All patients were evaluable for response and toxicity. Four partial responses (response rate of 26.7%) with a median response duration of 25.9 weeks and 2 regressions of evaluable disease (overall response rate of 40%) were observed. The median survival time after chemotherapy was 28.3 weeks, and the median time to treatment failure was 22.1 weeks. The 1-year survival rate for all patients was 38.5%. Toxicity was well tolerated, and there were no treatment-related deaths. World Health Organization Grade 3 leukopenia occurred in 3 patients (20%), and Grade 1 or 2 diarrhea occurred in 3 patients (20%). There was no excess toxicity in patients with large pleural effusions compared with those with no pleural effusions. CPT-11 and SN-38 were detected in the pleural fluid 1 hour after intravenous administration. The maximum concentrations of CPT-11 and SN-38 in the pleural fluid were 36.5% and 75.8%, respectively, of the corresponding plasma values.
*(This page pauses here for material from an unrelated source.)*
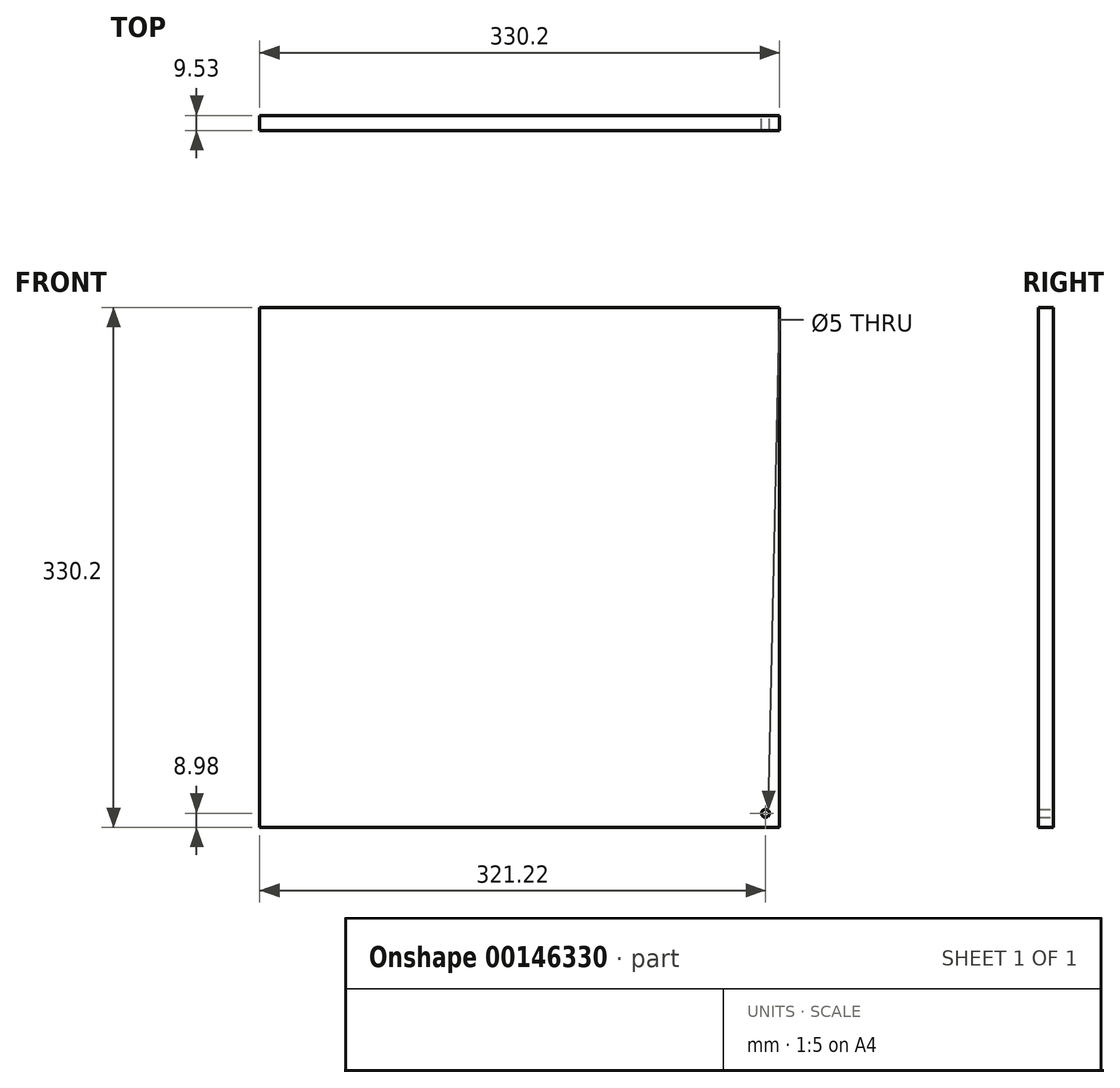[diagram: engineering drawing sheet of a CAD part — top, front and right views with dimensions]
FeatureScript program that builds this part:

The combination of cisplatin and CPT-11 had definite activity against malignant pleural mesothelioma and was well tolerated. The intravenous administration of CPT-11 produced adequate distribution of CPT-11 and its active metabolite SN-38 into the pleural fluid and allowed a higher concentration of the more active SN-38 to make contact with mesothelioma cells in the thoracic cavity. These results warrant further clinical evaluation of this combination chemotherapy for the treatment of malignant pleural mesothelioma in a confirmatory Phase II trial.